Pierre fait partie de cette catégorie d'enfants qui s'attachent à une idée et l'approfondissent, oubliant alors le monde extérieur. Le système scolaire traditionnel ne lui convenant pas, ses parents décident donc de ne pas le mettre à l'école et de s'occuper eux-mêmes de son éducation. Il ne fréquente donc ni l'école, ni le lycée, l'enseignement ne devenant obligatoire en France qu'à partir de 1881 suite aux lois Jules Ferry. Dans une atmosphère de grande liberté, il a alors la chance d'étudier la végétation environnante avec une passion qu'il gardera tout au long de sa courte vie.

En 1871, l’insurrection de la Commune de Paris éclate et les artisans et les ouvriers doivent constituer un gouvernement autonome provisoire. Le père de Pierre établi une sorte « d’ambulance » à l’intérieur de sa maison pour soigner les blessés de cette anarchie. Ses fils l’aident, Pierre a alors 12 ans.

A 14 ans, ses parents le confient à un professeur pour lui apprendre les mathématiques et le latin. Ses progrès sont extrêmement rapides et il découvre tout seul les propriétés des déterminants cubiques, montrant dès lors son génie ! En 1875, âgé de 16 ans, il passe son baccalauréat en sciences. 2 ans plus tard il est titulaire d’une licence de sciences physiques et à 19 ans il se retrouve préparateur à la faculté des sciences de Paris.

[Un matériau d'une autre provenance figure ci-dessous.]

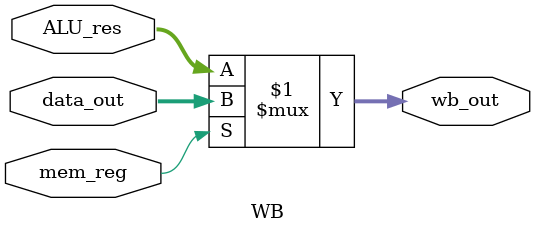
<source format=sv>
module MEM(ALU_res,mread,mwrite,rs2,data_out);
	input logic [31:0] rs2,ALU_res;
	input logic mread,mwrite;
	output logic [31:0] data_out;
	logic [0:31] memory [31:0];

	assign data_out = mread?memory[ALU_res]:32'b0; 

always@(posedge mwrite)
	begin
		memory[ALU_res] = rs2;
	end
endmodule


module WB(ALU_res,data_out,wb_out,mem_reg);
	input logic [31:0] ALU_res,data_out;
	input logic mem_reg;
	output logic [31:0]wb_out;

	assign wb_out = mem_reg?data_out:ALU_res;
endmodule

</source>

Pierre est très proche de son frère Jacques Curie, lui aussi mordu de science et de nature. Ils sont tous deux passionnés par l’étude des cristaux. Ils expérimentent la manipulation des cristaux jusqu’à découvrir que si l’on comprime un cristal, une tension électrique entre deux de ses faces peut apparaître. Ils font alors une étude comparative de cristaux et, vous épargnant les détails, ils découvrent la piézoélectricité et présentent la « balance piézoélectrique » en 1885 à l’Exposition d’électricité à l’observatoire ce qui l’amènera à être commercialisée en 1890. Celle-ci sera utilisée principalement dans le fonctionnement des montres à quartz. En 1883, Jacques Curie est nommé maître de conférences à Montpellier, et Pierre devient chef de travaux à l’École de Physique et Chimie de Paris. C’est alors que leurs chemins divergent.

Lors d’une réunion amicale de scientifiques, Pierre rencontre une jeune étudiante polonaise, Marie Sklodowska. Ils se marient en 1895 et fondent une famille avec deux filles Irène (1897-1956) et Eve (1904-2007). Tous deux passionnés par la science et par la recherche, après de nombreuses études sur leur récente découverte qu’est la radioactivité, ils inventent la Curiethérapie : qui consiste à soigner les tumeurs malignes grâce aux radiations.

Une famille brillante...

  • En 1935, Irène reçoit le Prix Nobel de Chimie et devient chevalier de la Légion d’honneur et 2 ans plus tard elle reçoit le titre d’Officier de la Légion d’Honneur.

  • En 2005, Eve Curie sera nommée au rang d’officier de la Légion d’Honneur pour sa contribution à la cause humanitaire.